▶ _EXERCISE DETAILS_: Extract each line of the records below that contains the word "lines".

_ _ _ _

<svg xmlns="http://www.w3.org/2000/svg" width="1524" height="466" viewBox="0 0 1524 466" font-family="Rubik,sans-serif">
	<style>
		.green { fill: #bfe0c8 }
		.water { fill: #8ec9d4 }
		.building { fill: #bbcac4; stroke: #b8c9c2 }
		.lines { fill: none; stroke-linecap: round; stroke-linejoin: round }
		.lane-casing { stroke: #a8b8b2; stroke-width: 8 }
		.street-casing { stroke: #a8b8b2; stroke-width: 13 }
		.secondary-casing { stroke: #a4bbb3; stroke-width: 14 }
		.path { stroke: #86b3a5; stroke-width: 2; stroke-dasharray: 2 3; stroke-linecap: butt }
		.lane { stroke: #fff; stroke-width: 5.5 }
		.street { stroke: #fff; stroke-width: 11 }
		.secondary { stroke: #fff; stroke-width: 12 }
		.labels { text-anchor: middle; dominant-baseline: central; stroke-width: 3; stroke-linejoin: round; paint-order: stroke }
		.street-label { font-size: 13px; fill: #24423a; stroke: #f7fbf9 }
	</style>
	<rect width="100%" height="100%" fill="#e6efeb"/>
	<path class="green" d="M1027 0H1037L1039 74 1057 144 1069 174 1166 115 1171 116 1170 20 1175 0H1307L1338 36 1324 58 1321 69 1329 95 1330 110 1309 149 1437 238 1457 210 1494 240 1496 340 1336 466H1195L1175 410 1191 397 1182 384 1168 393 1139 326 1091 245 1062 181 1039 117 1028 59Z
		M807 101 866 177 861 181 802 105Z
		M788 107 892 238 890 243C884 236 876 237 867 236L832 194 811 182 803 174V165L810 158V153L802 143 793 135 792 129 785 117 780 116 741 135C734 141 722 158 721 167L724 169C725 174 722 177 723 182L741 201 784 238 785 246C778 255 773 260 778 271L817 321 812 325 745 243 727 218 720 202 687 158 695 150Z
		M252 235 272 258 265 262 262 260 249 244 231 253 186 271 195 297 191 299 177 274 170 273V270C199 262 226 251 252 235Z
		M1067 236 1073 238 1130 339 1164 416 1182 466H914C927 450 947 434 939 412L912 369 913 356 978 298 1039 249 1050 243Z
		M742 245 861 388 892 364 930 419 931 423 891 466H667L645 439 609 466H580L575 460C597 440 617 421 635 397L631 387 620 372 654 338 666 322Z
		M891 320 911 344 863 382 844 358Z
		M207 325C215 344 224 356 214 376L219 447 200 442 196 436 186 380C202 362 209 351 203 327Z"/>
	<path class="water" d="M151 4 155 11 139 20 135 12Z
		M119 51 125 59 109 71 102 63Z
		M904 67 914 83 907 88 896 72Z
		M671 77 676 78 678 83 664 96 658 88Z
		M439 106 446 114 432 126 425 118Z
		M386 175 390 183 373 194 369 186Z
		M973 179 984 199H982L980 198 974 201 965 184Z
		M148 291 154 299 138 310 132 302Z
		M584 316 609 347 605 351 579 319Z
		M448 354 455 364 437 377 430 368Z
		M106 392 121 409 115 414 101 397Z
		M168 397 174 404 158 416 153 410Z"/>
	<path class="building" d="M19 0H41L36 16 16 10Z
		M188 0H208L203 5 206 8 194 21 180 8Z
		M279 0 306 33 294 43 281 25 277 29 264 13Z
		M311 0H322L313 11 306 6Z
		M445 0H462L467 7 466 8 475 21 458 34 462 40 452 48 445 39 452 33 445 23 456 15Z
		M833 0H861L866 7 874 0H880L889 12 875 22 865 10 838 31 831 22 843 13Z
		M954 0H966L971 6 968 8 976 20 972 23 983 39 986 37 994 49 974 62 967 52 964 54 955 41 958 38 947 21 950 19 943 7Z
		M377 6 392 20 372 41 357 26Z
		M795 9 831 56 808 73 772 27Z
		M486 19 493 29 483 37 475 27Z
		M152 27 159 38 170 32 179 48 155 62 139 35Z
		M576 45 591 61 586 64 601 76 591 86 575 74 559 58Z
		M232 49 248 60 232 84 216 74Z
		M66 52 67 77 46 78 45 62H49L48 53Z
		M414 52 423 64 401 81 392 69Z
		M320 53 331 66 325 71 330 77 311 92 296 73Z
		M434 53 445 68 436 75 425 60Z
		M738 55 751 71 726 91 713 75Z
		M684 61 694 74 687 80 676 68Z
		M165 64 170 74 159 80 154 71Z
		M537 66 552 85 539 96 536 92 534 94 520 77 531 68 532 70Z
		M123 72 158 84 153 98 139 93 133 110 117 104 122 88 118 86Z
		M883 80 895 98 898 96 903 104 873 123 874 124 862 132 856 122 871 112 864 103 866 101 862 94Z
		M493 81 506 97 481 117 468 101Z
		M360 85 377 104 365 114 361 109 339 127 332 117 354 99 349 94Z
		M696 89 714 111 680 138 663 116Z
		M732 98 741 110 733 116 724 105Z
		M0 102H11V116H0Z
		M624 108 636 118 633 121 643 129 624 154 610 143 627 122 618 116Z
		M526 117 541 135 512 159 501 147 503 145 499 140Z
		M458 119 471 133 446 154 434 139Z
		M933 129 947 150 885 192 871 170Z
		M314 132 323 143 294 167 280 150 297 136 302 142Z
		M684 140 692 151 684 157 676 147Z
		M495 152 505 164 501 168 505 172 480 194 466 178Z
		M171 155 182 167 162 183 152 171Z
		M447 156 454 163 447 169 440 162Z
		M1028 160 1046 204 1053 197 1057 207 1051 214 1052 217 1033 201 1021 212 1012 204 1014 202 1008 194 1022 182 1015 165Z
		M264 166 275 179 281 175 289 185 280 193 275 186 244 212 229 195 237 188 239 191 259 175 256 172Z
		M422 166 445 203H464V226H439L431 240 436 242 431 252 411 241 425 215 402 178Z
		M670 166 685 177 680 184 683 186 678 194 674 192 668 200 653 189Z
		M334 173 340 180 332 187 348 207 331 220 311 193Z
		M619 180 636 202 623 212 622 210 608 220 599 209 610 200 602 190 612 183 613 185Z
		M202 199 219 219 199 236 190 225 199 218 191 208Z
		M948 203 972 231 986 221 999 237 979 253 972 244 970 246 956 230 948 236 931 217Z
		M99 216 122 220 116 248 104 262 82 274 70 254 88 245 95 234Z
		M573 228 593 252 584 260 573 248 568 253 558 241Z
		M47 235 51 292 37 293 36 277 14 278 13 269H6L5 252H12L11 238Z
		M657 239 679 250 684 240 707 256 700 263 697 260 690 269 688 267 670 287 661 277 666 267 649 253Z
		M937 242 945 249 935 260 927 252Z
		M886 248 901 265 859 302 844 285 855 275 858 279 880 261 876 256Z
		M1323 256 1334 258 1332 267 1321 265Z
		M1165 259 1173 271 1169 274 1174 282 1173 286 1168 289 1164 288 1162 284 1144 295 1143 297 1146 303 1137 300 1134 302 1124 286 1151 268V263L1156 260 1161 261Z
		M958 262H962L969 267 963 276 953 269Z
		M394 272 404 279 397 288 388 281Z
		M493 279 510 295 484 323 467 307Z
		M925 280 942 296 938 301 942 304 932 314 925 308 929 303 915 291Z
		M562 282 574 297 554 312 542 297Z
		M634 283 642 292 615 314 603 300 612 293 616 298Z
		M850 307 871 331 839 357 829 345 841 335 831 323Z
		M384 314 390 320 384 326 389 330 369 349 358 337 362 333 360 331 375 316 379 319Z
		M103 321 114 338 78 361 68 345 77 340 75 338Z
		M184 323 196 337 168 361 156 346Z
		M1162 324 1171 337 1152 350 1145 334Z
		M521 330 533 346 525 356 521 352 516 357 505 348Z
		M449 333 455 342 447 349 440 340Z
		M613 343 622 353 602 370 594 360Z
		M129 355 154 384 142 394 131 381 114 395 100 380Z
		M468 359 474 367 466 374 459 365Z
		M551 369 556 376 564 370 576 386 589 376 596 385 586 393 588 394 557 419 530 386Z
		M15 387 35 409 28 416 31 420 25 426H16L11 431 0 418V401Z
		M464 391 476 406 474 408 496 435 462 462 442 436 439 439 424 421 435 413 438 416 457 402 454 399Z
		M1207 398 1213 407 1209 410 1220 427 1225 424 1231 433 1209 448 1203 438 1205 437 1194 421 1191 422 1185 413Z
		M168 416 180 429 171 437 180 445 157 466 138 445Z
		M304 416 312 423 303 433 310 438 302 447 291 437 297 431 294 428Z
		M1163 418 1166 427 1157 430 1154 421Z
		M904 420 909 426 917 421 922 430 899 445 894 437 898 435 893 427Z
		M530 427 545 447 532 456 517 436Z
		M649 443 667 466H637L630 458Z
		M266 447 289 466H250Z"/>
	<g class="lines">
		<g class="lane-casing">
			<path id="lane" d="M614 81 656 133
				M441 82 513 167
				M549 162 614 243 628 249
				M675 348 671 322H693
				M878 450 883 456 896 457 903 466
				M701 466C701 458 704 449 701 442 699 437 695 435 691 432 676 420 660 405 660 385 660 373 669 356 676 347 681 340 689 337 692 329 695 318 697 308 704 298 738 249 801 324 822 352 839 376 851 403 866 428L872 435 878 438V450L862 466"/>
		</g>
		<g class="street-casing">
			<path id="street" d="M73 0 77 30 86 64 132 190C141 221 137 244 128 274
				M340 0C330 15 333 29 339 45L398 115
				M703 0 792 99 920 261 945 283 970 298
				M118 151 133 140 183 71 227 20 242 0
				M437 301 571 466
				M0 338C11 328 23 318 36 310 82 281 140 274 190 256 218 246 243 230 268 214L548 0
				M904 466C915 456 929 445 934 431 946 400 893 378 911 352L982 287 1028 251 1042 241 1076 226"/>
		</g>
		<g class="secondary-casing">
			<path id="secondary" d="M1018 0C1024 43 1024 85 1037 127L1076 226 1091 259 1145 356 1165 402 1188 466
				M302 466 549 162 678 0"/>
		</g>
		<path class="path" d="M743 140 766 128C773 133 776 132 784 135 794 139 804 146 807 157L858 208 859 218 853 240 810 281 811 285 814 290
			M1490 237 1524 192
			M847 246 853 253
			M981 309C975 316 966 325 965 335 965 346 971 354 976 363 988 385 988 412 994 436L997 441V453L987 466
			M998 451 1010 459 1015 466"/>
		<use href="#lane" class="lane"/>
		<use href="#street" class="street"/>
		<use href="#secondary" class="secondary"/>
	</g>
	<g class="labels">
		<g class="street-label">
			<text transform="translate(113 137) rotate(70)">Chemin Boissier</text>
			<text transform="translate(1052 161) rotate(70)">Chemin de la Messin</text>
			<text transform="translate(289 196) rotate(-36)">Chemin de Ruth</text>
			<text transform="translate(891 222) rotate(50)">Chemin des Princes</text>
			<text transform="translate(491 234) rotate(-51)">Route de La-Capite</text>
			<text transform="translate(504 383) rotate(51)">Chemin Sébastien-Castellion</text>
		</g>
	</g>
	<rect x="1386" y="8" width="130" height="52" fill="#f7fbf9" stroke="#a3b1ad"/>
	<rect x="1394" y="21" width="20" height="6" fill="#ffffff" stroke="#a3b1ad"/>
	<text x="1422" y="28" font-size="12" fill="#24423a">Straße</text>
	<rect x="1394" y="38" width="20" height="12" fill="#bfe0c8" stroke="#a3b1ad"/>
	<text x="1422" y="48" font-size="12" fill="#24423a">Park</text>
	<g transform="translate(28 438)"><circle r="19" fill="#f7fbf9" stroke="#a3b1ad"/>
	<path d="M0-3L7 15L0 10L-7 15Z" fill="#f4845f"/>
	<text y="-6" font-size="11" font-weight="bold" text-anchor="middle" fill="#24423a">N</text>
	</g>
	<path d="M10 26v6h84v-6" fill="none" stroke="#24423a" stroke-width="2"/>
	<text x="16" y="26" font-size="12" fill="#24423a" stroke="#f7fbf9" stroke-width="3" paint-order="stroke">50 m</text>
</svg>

_ _ _ _

▶ _EXERCISE SOLUTION_:
		.lines { fill: none; stroke-linecap: round; stroke-linejoin: round }
	<g class="lines">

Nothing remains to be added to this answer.